### Set exercise
Rewrite these lines, putting "Rendered page" in place of "Document page" everywhere it occurs and leaving everything else the same.
================================
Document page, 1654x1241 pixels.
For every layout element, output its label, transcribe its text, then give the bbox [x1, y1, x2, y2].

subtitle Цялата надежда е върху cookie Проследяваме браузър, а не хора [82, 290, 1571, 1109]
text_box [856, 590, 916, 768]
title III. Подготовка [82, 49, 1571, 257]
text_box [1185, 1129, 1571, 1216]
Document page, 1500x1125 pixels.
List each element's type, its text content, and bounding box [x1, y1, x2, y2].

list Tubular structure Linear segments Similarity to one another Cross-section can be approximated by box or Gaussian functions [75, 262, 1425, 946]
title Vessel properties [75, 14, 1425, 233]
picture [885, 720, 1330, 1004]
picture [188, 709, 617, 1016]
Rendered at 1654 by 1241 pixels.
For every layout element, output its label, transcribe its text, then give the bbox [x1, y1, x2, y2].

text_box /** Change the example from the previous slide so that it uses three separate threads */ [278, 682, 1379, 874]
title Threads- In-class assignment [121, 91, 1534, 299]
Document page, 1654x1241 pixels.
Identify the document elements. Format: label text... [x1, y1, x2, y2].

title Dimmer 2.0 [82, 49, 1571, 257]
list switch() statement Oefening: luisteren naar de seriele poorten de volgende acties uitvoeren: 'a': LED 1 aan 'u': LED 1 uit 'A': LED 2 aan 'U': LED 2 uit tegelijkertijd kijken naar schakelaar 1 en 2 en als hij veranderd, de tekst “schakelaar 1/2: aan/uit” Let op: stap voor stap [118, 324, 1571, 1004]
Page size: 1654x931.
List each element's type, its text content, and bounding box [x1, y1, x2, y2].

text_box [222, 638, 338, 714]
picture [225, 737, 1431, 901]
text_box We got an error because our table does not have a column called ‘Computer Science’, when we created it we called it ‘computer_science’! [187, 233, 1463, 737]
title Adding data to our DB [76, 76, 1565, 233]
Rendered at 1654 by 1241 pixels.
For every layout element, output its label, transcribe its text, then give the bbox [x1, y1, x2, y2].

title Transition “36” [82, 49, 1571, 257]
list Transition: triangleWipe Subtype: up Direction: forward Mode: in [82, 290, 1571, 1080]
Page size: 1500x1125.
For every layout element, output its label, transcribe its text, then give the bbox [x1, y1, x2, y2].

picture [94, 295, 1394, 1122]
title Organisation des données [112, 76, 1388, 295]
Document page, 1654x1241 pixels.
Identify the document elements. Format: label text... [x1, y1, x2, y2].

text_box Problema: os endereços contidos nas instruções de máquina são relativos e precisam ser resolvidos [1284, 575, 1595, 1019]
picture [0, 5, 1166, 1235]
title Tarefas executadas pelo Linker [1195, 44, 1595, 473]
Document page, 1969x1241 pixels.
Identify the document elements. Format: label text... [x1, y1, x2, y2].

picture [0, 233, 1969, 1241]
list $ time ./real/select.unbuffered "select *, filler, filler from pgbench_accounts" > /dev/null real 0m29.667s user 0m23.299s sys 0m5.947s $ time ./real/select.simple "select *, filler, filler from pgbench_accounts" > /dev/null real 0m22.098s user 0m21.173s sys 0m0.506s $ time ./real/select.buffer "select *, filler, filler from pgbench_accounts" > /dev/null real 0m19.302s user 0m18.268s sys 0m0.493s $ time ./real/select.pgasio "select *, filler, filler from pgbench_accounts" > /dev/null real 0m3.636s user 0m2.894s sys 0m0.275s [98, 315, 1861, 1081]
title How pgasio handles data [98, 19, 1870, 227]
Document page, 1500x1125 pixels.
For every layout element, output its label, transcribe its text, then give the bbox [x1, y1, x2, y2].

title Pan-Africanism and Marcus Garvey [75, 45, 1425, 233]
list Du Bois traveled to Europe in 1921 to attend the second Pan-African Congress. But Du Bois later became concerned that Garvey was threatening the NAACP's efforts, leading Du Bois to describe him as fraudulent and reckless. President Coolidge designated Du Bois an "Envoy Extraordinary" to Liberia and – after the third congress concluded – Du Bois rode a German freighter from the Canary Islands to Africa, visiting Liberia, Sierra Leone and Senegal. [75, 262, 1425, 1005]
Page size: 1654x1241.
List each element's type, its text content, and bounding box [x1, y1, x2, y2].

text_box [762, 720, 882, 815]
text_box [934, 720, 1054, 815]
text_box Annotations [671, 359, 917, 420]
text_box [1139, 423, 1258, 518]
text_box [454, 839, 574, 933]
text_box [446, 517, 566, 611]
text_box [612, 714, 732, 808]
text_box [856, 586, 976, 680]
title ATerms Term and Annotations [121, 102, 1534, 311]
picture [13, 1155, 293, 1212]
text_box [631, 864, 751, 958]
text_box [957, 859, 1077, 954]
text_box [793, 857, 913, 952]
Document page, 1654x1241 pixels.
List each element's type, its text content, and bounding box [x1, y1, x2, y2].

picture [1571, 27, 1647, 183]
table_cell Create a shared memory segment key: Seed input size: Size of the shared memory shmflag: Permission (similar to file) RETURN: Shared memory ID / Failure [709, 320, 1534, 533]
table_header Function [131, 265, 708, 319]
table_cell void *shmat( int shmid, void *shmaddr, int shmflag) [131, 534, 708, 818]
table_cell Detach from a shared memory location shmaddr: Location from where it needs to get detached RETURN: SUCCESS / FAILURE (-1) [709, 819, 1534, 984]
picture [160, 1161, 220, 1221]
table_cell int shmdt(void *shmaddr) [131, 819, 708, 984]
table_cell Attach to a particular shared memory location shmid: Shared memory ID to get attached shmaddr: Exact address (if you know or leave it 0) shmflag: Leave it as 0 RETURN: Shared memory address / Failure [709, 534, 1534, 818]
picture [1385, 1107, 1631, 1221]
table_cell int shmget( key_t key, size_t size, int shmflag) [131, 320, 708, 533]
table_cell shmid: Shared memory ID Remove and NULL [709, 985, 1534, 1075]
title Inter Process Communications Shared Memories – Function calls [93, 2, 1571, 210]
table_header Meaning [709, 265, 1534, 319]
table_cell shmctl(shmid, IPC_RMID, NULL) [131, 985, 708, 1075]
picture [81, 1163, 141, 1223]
================================
### Result for this exercise
Rendered page, 1654x1241 pixels.
For every layout element, output its label, transcribe its text, then give the bbox [x1, y1, x2, y2].

subtitle Цялата надежда е върху cookie Проследяваме браузър, а не хора [82, 290, 1571, 1109]
text_box [856, 590, 916, 768]
title III. Подготовка [82, 49, 1571, 257]
text_box [1185, 1129, 1571, 1216]
Rendered page, 1500x1125 pixels.
List each element's type, its text content, and bounding box [x1, y1, x2, y2].

list Tubular structure Linear segments Similarity to one another Cross-section can be approximated by box or Gaussian functions [75, 262, 1425, 946]
title Vessel properties [75, 14, 1425, 233]
picture [885, 720, 1330, 1004]
picture [188, 709, 617, 1016]
Rendered at 1654 by 1241 pixels.
For every layout element, output its label, transcribe its text, then give the bbox [x1, y1, x2, y2].

text_box /** Change the example from the previous slide so that it uses three separate threads */ [278, 682, 1379, 874]
title Threads- In-class assignment [121, 91, 1534, 299]
Rendered page, 1654x1241 pixels.
Identify the document elements. Format: label text... [x1, y1, x2, y2].

title Dimmer 2.0 [82, 49, 1571, 257]
list switch() statement Oefening: luisteren naar de seriele poorten de volgende acties uitvoeren: 'a': LED 1 aan 'u': LED 1 uit 'A': LED 2 aan 'U': LED 2 uit tegelijkertijd kijken naar schakelaar 1 en 2 en als hij veranderd, de tekst “schakelaar 1/2: aan/uit” Let op: stap voor stap [118, 324, 1571, 1004]
Page size: 1654x931.
List each element's type, its text content, and bounding box [x1, y1, x2, y2].

text_box [222, 638, 338, 714]
picture [225, 737, 1431, 901]
text_box We got an error because our table does not have a column called ‘Computer Science’, when we created it we called it ‘computer_science’! [187, 233, 1463, 737]
title Adding data to our DB [76, 76, 1565, 233]
Rendered at 1654 by 1241 pixels.
For every layout element, output its label, transcribe its text, then give the bbox [x1, y1, x2, y2].

title Transition “36” [82, 49, 1571, 257]
list Transition: triangleWipe Subtype: up Direction: forward Mode: in [82, 290, 1571, 1080]
Page size: 1500x1125.
For every layout element, output its label, transcribe its text, then give the bbox [x1, y1, x2, y2].

picture [94, 295, 1394, 1122]
title Organisation des données [112, 76, 1388, 295]
Rendered page, 1654x1241 pixels.
Identify the document elements. Format: label text... [x1, y1, x2, y2].

text_box Problema: os endereços contidos nas instruções de máquina são relativos e precisam ser resolvidos [1284, 575, 1595, 1019]
picture [0, 5, 1166, 1235]
title Tarefas executadas pelo Linker [1195, 44, 1595, 473]
Rendered page, 1969x1241 pixels.
Identify the document elements. Format: label text... [x1, y1, x2, y2].

picture [0, 233, 1969, 1241]
list $ time ./real/select.unbuffered "select *, filler, filler from pgbench_accounts" > /dev/null real 0m29.667s user 0m23.299s sys 0m5.947s $ time ./real/select.simple "select *, filler, filler from pgbench_accounts" > /dev/null real 0m22.098s user 0m21.173s sys 0m0.506s $ time ./real/select.buffer "select *, filler, filler from pgbench_accounts" > /dev/null real 0m19.302s user 0m18.268s sys 0m0.493s $ time ./real/select.pgasio "select *, filler, filler from pgbench_accounts" > /dev/null real 0m3.636s user 0m2.894s sys 0m0.275s [98, 315, 1861, 1081]
title How pgasio handles data [98, 19, 1870, 227]
Rendered page, 1500x1125 pixels.
For every layout element, output its label, transcribe its text, then give the bbox [x1, y1, x2, y2].

title Pan-Africanism and Marcus Garvey [75, 45, 1425, 233]
list Du Bois traveled to Europe in 1921 to attend the second Pan-African Congress. But Du Bois later became concerned that Garvey was threatening the NAACP's efforts, leading Du Bois to describe him as fraudulent and reckless. President Coolidge designated Du Bois an "Envoy Extraordinary" to Liberia and – after the third congress concluded – Du Bois rode a German freighter from the Canary Islands to Africa, visiting Liberia, Sierra Leone and Senegal. [75, 262, 1425, 1005]
Page size: 1654x1241.
List each element's type, its text content, and bounding box [x1, y1, x2, y2].

text_box [762, 720, 882, 815]
text_box [934, 720, 1054, 815]
text_box Annotations [671, 359, 917, 420]
text_box [1139, 423, 1258, 518]
text_box [454, 839, 574, 933]
text_box [446, 517, 566, 611]
text_box [612, 714, 732, 808]
text_box [856, 586, 976, 680]
title ATerms Term and Annotations [121, 102, 1534, 311]
picture [13, 1155, 293, 1212]
text_box [631, 864, 751, 958]
text_box [957, 859, 1077, 954]
text_box [793, 857, 913, 952]
Rendered page, 1654x1241 pixels.
List each element's type, its text content, and bounding box [x1, y1, x2, y2].

picture [1571, 27, 1647, 183]
table_cell Create a shared memory segment key: Seed input size: Size of the shared memory shmflag: Permission (similar to file) RETURN: Shared memory ID / Failure [709, 320, 1534, 533]
table_header Function [131, 265, 708, 319]
table_cell void *shmat( int shmid, void *shmaddr, int shmflag) [131, 534, 708, 818]
table_cell Detach from a shared memory location shmaddr: Location from where it needs to get detached RETURN: SUCCESS / FAILURE (-1) [709, 819, 1534, 984]
picture [160, 1161, 220, 1221]
table_cell int shmdt(void *shmaddr) [131, 819, 708, 984]
table_cell Attach to a particular shared memory location shmid: Shared memory ID to get attached shmaddr: Exact address (if you know or leave it 0) shmflag: Leave it as 0 RETURN: Shared memory address / Failure [709, 534, 1534, 818]
picture [1385, 1107, 1631, 1221]
table_cell int shmget( key_t key, size_t size, int shmflag) [131, 320, 708, 533]
table_cell shmid: Shared memory ID Remove and NULL [709, 985, 1534, 1075]
title Inter Process Communications Shared Memories – Function calls [93, 2, 1571, 210]
table_header Meaning [709, 265, 1534, 319]
table_cell shmctl(shmid, IPC_RMID, NULL) [131, 985, 708, 1075]
picture [81, 1163, 141, 1223]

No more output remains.